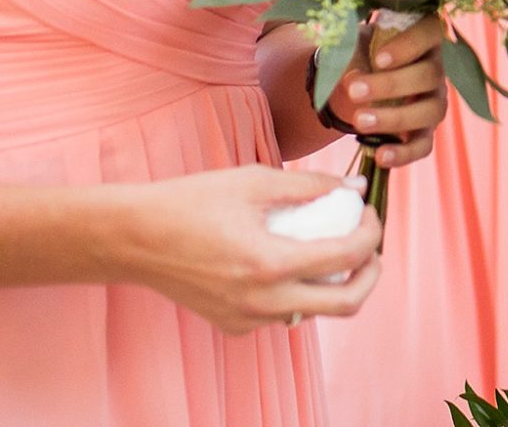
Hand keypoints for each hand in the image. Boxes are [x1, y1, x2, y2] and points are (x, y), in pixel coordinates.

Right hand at [117, 167, 382, 334]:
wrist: (136, 238)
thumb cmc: (192, 202)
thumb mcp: (254, 181)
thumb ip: (310, 185)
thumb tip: (354, 189)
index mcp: (271, 264)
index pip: (348, 256)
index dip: (371, 233)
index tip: (369, 213)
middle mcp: (263, 301)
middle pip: (346, 304)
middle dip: (370, 275)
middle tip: (371, 249)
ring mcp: (247, 319)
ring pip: (314, 312)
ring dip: (334, 285)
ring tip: (332, 250)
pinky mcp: (233, 326)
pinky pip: (282, 314)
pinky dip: (297, 292)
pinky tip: (289, 263)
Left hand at [326, 15, 446, 168]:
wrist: (355, 82)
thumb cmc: (360, 55)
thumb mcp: (354, 46)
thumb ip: (353, 55)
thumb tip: (353, 79)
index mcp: (423, 37)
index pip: (428, 34)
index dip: (408, 46)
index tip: (379, 59)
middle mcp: (436, 68)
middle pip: (428, 75)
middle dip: (390, 85)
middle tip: (354, 92)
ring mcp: (434, 101)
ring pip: (430, 111)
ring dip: (394, 118)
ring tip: (359, 121)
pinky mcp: (425, 132)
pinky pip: (423, 145)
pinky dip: (404, 153)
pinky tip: (380, 155)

WHAT NEEDS TO BE DONE:
Your reply should be the lines of the records from the start through the line with "pinky dip: (297, 292)", copied word for word, pictures omitted.

RESPONSE:
Hand keypoints for each hand in the image. Boxes are [x1, y1, x2, y2] and points are (x, y), in pixel coordinates.

Right hand at [117, 167, 382, 334]:
wrist: (136, 238)
thumb cmc: (192, 202)
thumb mcp: (254, 181)
thumb ip: (310, 185)
thumb tip: (354, 189)
index mcp: (271, 264)
index pip: (348, 256)
index dip: (371, 233)
index tip: (369, 213)
middle mcp: (263, 301)
middle pip: (346, 304)
middle dip: (370, 275)
middle tip: (371, 249)
ring mcp: (247, 319)
ring pip: (314, 312)
ring dip: (334, 285)
ring tip: (332, 250)
pinky mcp: (233, 326)
pinky pip: (282, 314)
pinky dip: (297, 292)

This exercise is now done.